The task – A verbatim copy of every record is required, and no pictures should be included.
□ □ □ □
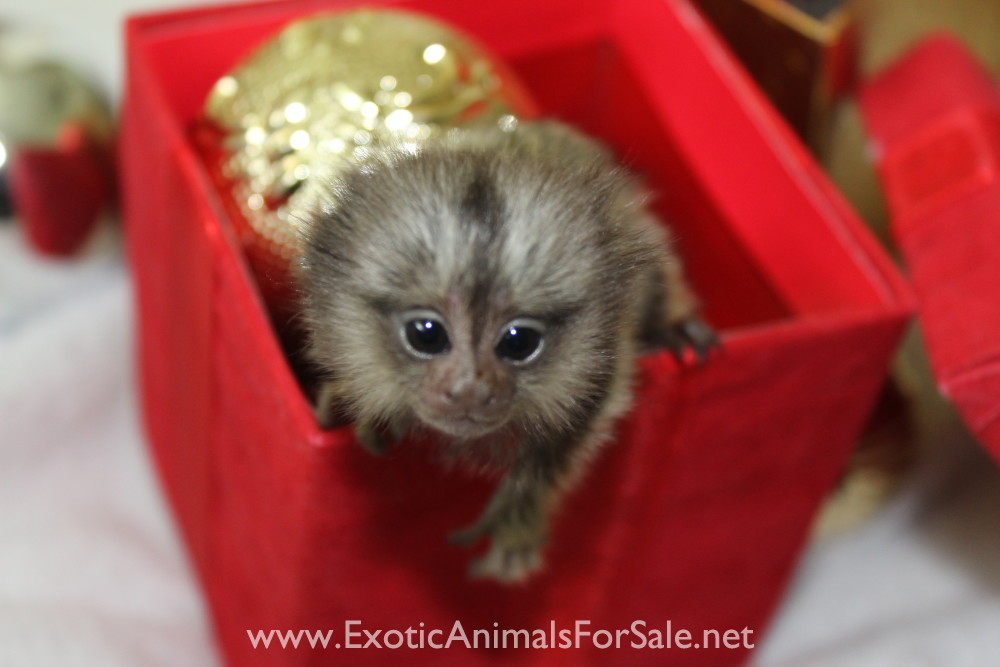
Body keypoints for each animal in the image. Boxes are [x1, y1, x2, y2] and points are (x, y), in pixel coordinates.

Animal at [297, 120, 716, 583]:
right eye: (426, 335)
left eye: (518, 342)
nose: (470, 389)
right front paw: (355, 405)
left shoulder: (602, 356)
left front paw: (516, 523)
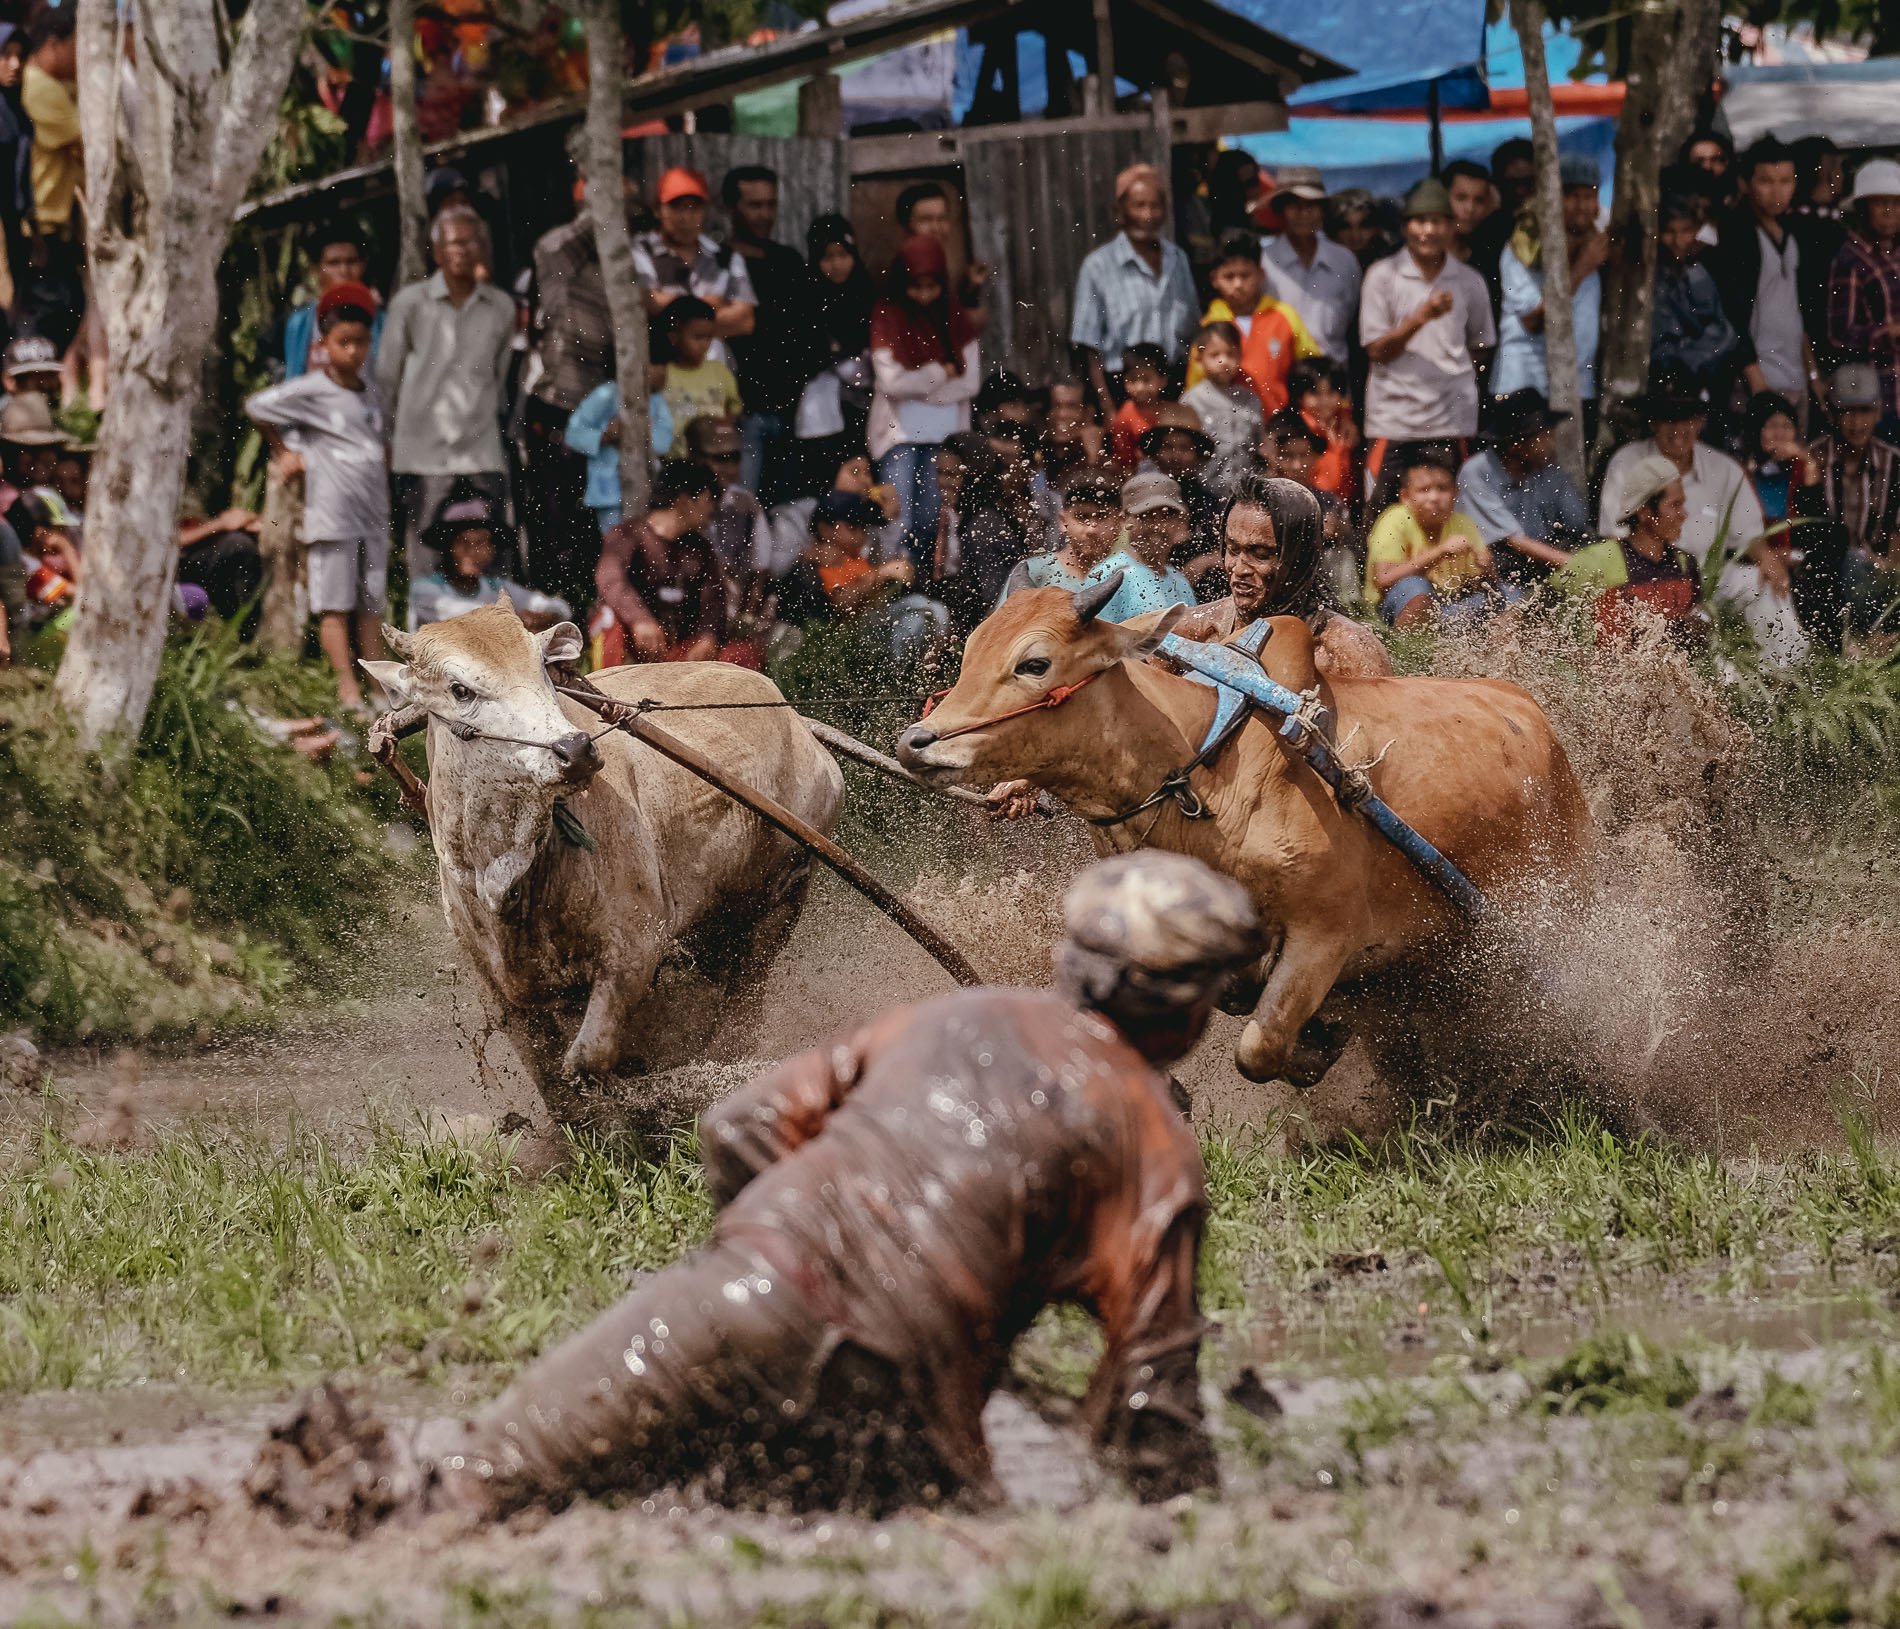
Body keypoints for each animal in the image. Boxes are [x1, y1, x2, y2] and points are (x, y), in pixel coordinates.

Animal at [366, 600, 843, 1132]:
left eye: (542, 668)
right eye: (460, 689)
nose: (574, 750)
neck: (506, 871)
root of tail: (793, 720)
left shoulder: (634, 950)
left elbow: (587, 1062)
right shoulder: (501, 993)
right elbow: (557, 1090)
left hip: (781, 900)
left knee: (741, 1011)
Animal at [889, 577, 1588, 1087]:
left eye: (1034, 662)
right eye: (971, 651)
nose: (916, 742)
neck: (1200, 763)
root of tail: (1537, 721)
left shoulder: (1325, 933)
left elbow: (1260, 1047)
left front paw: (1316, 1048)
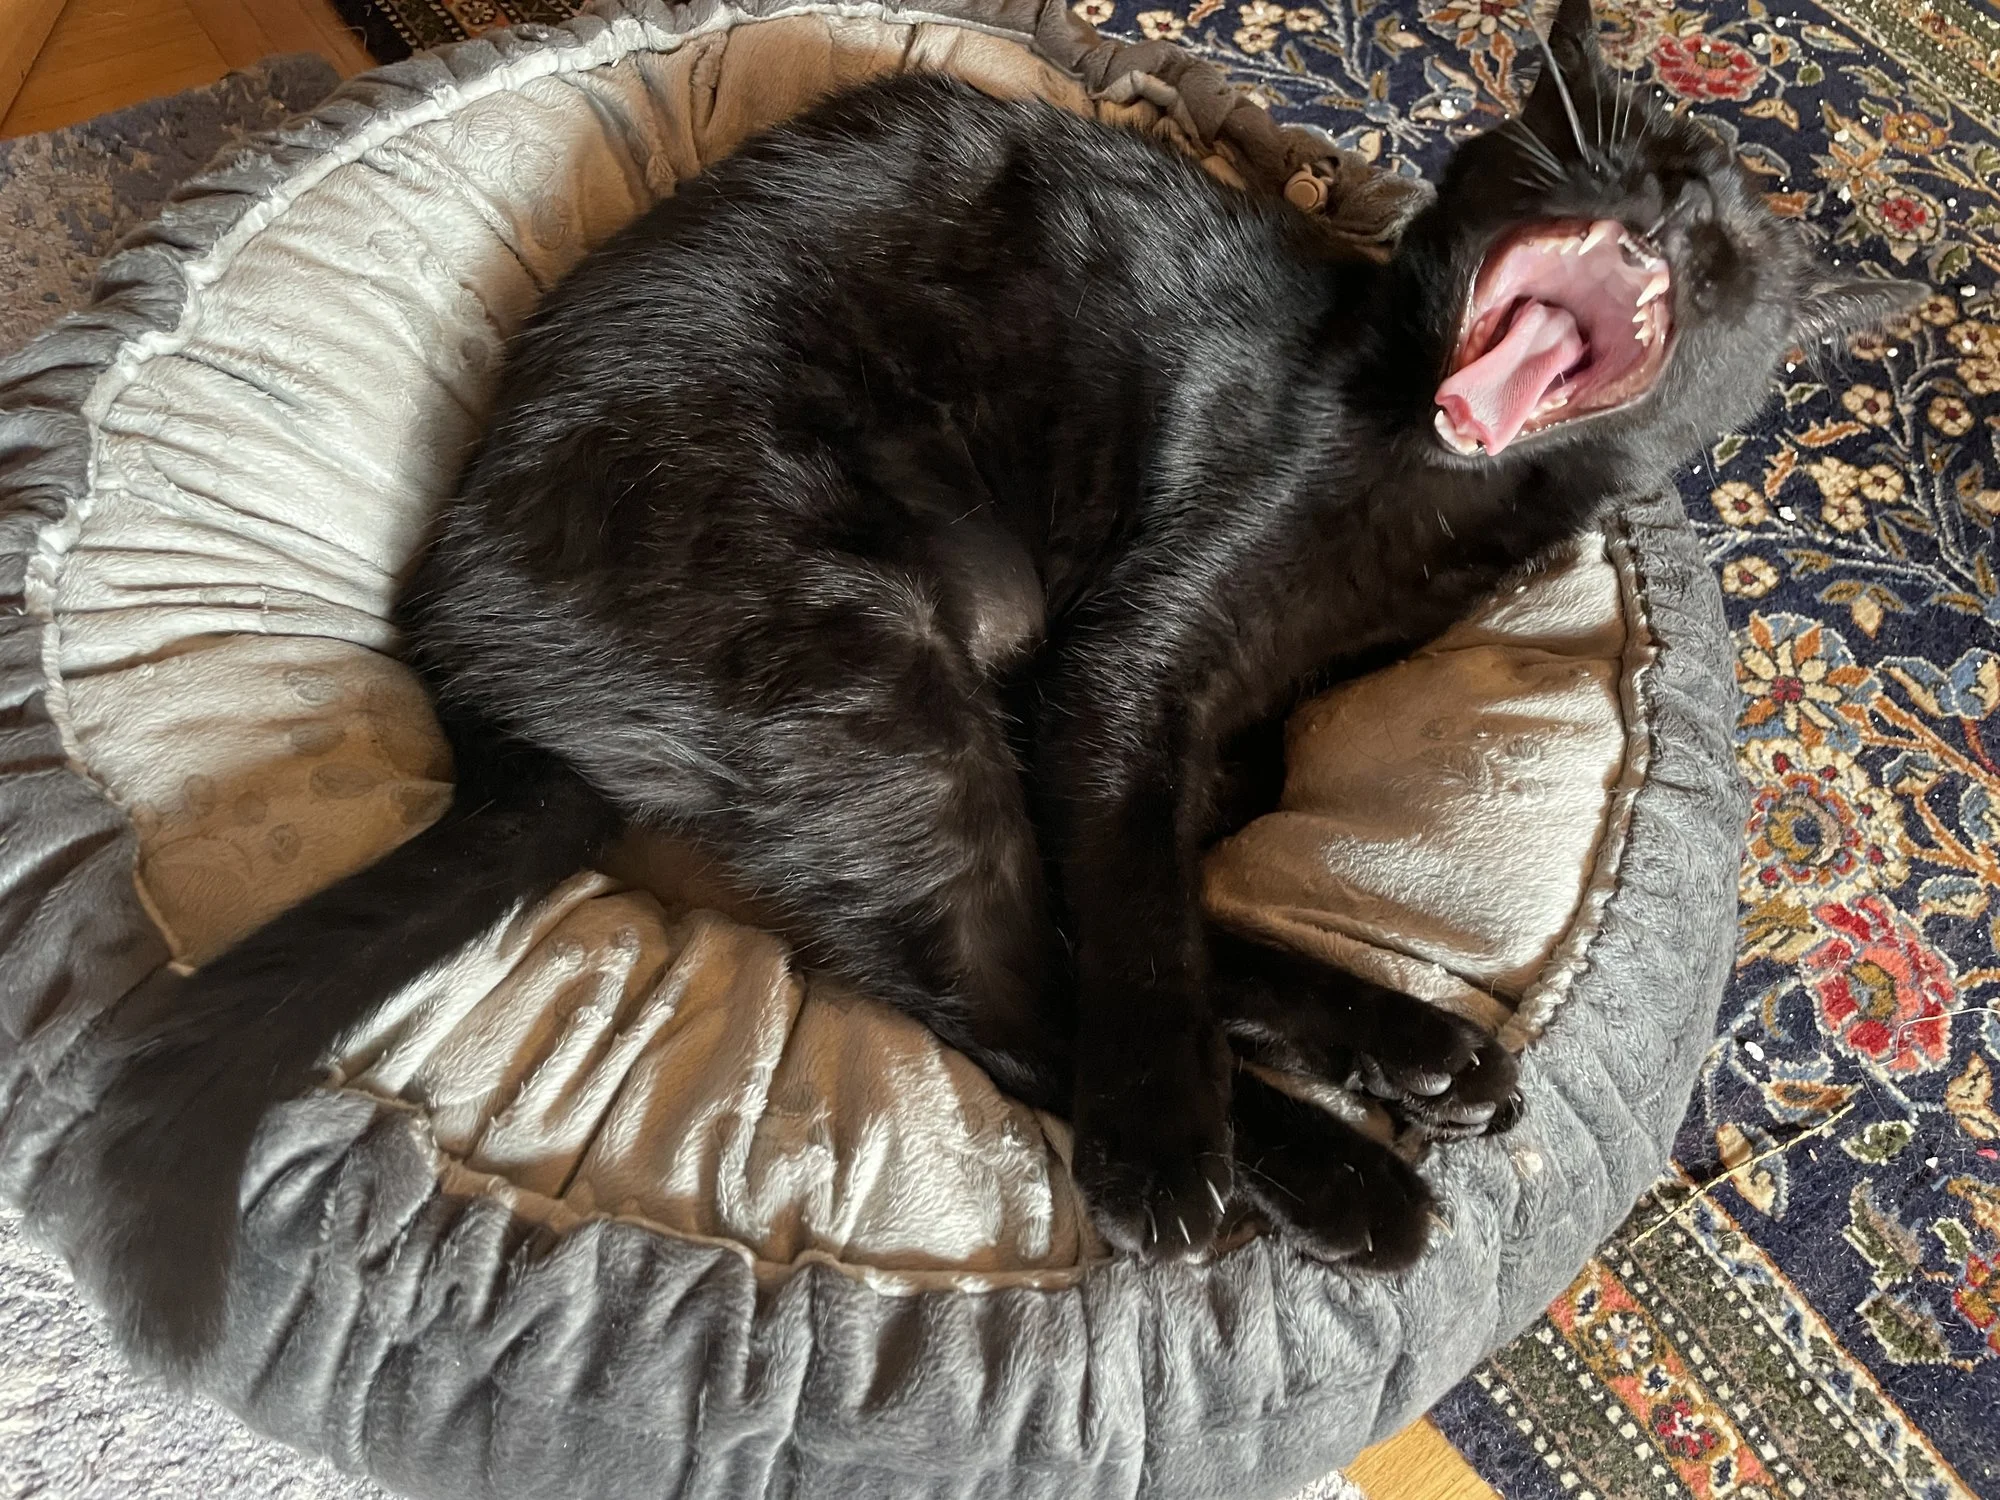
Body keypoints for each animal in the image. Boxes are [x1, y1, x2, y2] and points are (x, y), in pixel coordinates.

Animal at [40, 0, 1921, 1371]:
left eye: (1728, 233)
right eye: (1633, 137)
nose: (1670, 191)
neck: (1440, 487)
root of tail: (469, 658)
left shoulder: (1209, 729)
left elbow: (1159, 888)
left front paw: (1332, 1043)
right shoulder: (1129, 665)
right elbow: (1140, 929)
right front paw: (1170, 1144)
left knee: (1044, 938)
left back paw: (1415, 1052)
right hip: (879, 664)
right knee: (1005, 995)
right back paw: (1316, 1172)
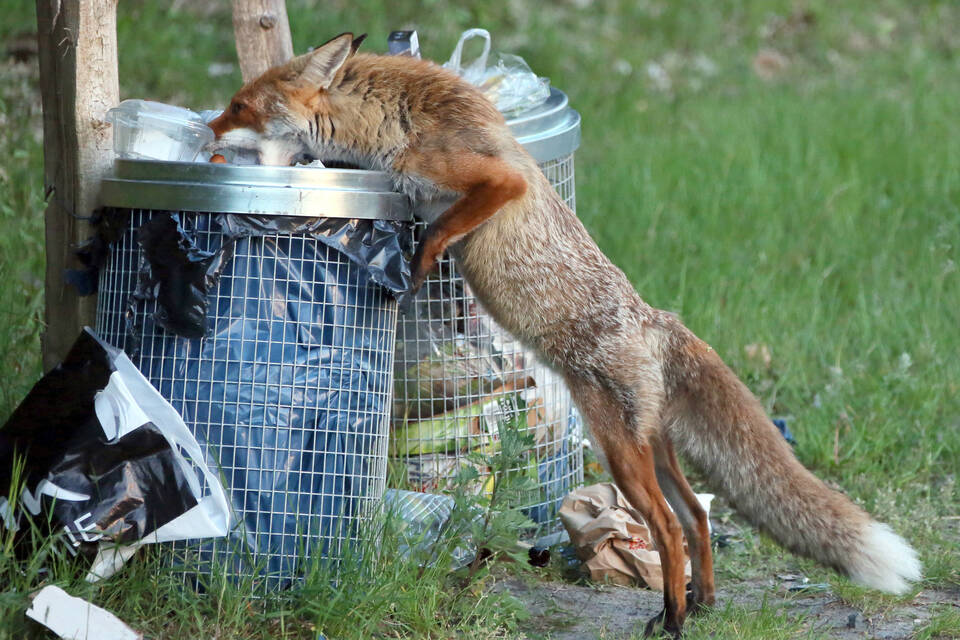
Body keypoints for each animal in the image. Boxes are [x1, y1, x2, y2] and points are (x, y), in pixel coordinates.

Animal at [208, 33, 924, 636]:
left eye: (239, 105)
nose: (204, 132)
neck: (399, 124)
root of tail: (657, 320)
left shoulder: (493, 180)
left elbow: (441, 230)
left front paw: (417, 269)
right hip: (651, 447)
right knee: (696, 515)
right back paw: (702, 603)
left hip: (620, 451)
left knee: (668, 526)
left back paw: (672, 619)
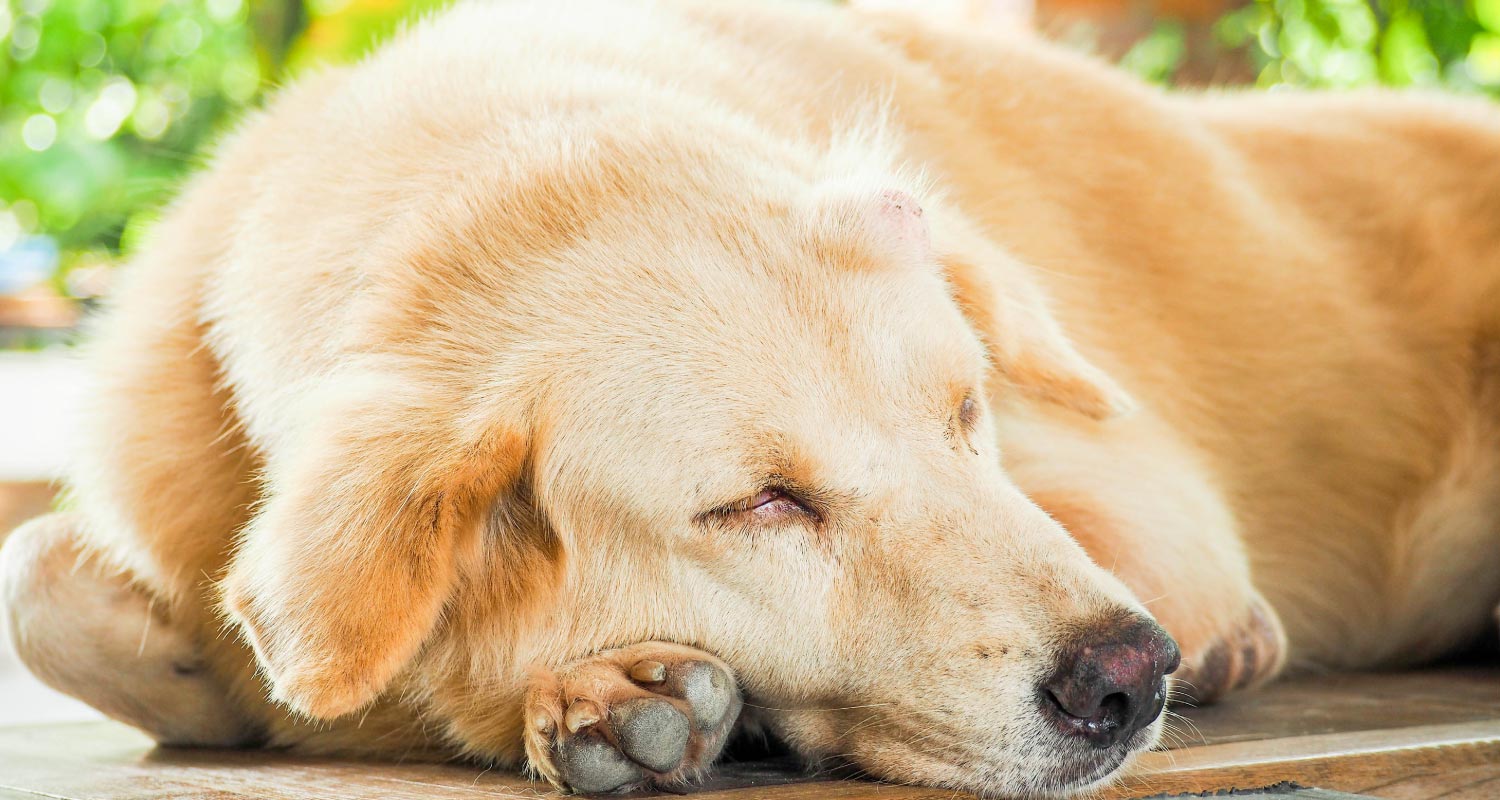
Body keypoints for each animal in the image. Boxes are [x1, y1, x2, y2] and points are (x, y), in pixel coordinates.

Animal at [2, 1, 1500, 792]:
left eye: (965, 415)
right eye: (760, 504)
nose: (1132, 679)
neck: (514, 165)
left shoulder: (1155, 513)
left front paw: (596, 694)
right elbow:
□ □ □ □
Solution to this exercise –
Body keypoints for each animal in the image. Boxes are [x1, y1, x2, y2] and points are (x, y), in pixel coordinates.

Animal at [297, 120, 716, 583]:
right eye: (426, 335)
left eye: (518, 342)
nose: (470, 389)
right front paw: (355, 405)
left shoulder: (602, 356)
left front paw: (516, 523)
Body keypoints for each animal in the image. Boxes are [x1, y1, x2, y2] and points are (x, y), in pixel coordinates.

Animal at [366, 600, 843, 1132]:
left eye: (542, 668)
right eye: (460, 689)
nose: (574, 750)
neck: (506, 871)
root of tail: (793, 720)
left shoulder: (634, 950)
left elbow: (587, 1062)
right shoulder: (501, 993)
right elbow: (557, 1090)
left hip: (781, 900)
left knee: (741, 1011)
Animal at [889, 577, 1588, 1087]:
left eye: (1034, 662)
right eye: (971, 651)
nose: (916, 742)
neck: (1200, 763)
root of tail: (1537, 721)
left shoulder: (1325, 933)
left elbow: (1260, 1047)
left front paw: (1316, 1048)
Body keypoints for each animal in the image. Boxes are [x1, y1, x2, y2] and points are (x, y), in pixel coordinates.

Animal at [40, 0, 1921, 1371]:
left eye: (1728, 233)
right eye: (1633, 137)
nose: (1670, 191)
neck: (1440, 487)
root of tail: (469, 658)
left shoulder: (1209, 729)
left elbow: (1159, 888)
left front paw: (1332, 1043)
right shoulder: (1129, 665)
right elbow: (1140, 929)
right front paw: (1170, 1144)
left knee: (1044, 938)
left back paw: (1415, 1052)
right hip: (879, 664)
right knee: (1005, 995)
right back paw: (1316, 1172)
Body keypoints for each animal in the image. Boxes are [x1, y1, x2, y2] and points are (x, y), in pixel coordinates.

Animal at [208, 33, 924, 636]:
left eye: (239, 105)
nose: (204, 132)
neck: (399, 124)
root of tail: (657, 320)
left shoulder: (493, 180)
left elbow: (441, 230)
left front paw: (417, 269)
right hip: (651, 447)
right knee: (696, 515)
right back paw: (702, 603)
left hip: (620, 451)
left knee: (668, 526)
left back paw: (672, 619)
Body keypoints for each animal in the image. Boxes are [x1, y1, x2, y2] and points are (x, y), in pixel coordinates.

Animal at [2, 1, 1500, 792]:
left eye: (965, 415)
right eye: (760, 504)
nose: (1132, 679)
neck: (514, 165)
left shoulder: (1155, 513)
left front paw: (596, 694)
right elbow:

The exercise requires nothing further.